[Records for this exercise — start]

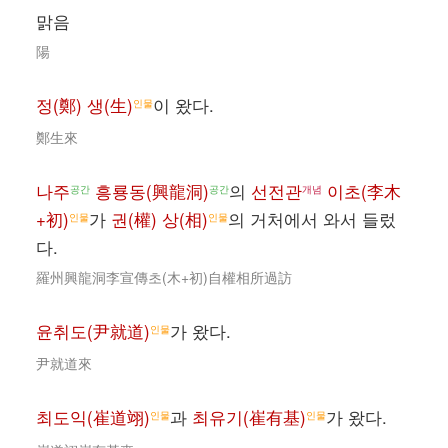
맑음
陽
정(鄭) 생(生)
이 왔다.
인물
鄭生來
나주
흥룡동(興龍洞)
의
선전관
이초(李木
공간
공간
개념
+初)
가
권(權) 상(相)
의 거처에서 와서 들렀
인물
인물
다.
羅州興龍洞李宣傳초(木+初)自權相所過訪
윤취도(尹就道)
가 왔다.
인물
尹就道來
최도익(崔道翊)
과
최유기(崔有基)
가 왔다.
인물
인물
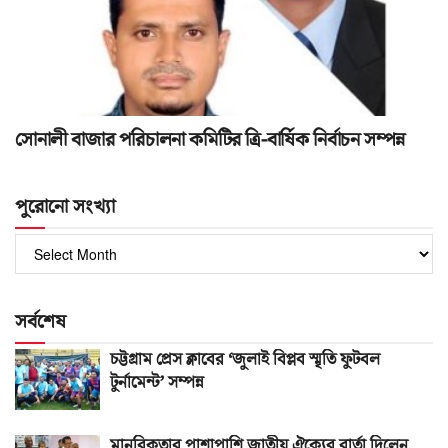
সোনালী বাজার পরিচালনা কমিটির ত্রি-বার্ষিক নির্বাচন সম্পন্ন
পুরোনো সংখ্যা
পুরোনো
সংখ্যা
সর্বশেষ
চট্টগ্রাম প্রেস ক্লাবের ‘জুলাই বিপ্লব স্মৃতি ফুটবল
টুর্নামেন্ট’ সম্পন্ন
মানবিকতার পাশাপাশি জাতীয় ঐক্যের বার্তা দিলেন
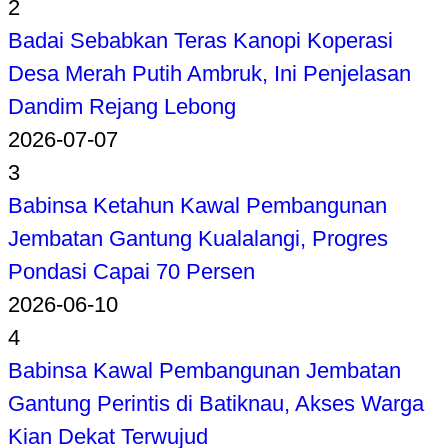
2
Badai Sebabkan Teras Kanopi Koperasi
Desa Merah Putih Ambruk, Ini Penjelasan
Dandim Rejang Lebong
2026-07-07
3
Babinsa Ketahun Kawal Pembangunan
Jembatan Gantung Kualalangi, Progres
Pondasi Capai 70 Persen
2026-06-10
4
Babinsa Kawal Pembangunan Jembatan
Gantung Perintis di Batiknau, Akses Warga
Kian Dekat Terwujud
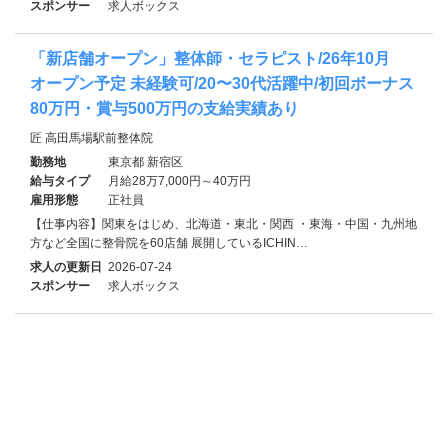
スポンサー
求人ボックス
「新店舗オープン」整体師・セラピスト/26年10月
オープン予定 未経験可/20〜30代活躍中/初回ボーナス
80万円・賞与500万円の支給実績あり
匠 高田馬場駅前整体院
勤務地
東京都 新宿区
給与タイプ
月給28万7,000円～40万円
雇用形態
正社員
【仕事内容】関東をはじめ、北海道・東北・関西 ・東海・中国・九州地
方など全国に整骨院を60店舗 展開しているICHIN…
求人の更新日
2026-07-24
スポンサー
求人ボックス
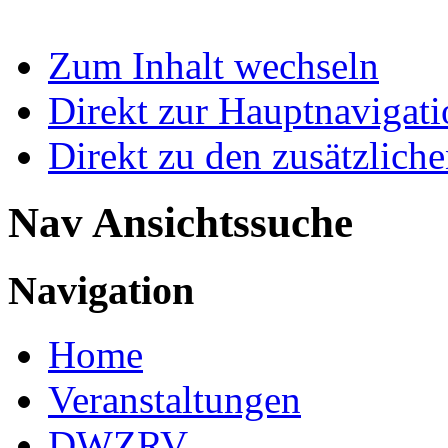
Zum Inhalt wechseln
Direkt zur Hauptnaviga
Direkt zu den zusätzlich
Nav Ansichtssuche
Navigation
Home
Veranstaltungen
DWZRV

[Records for this exercise — finish]

Find the word "Direkt" in the records, and report each line that has it.

* Exercise output:
Direkt zur Hauptnaviga
Direkt zu den zusätzlich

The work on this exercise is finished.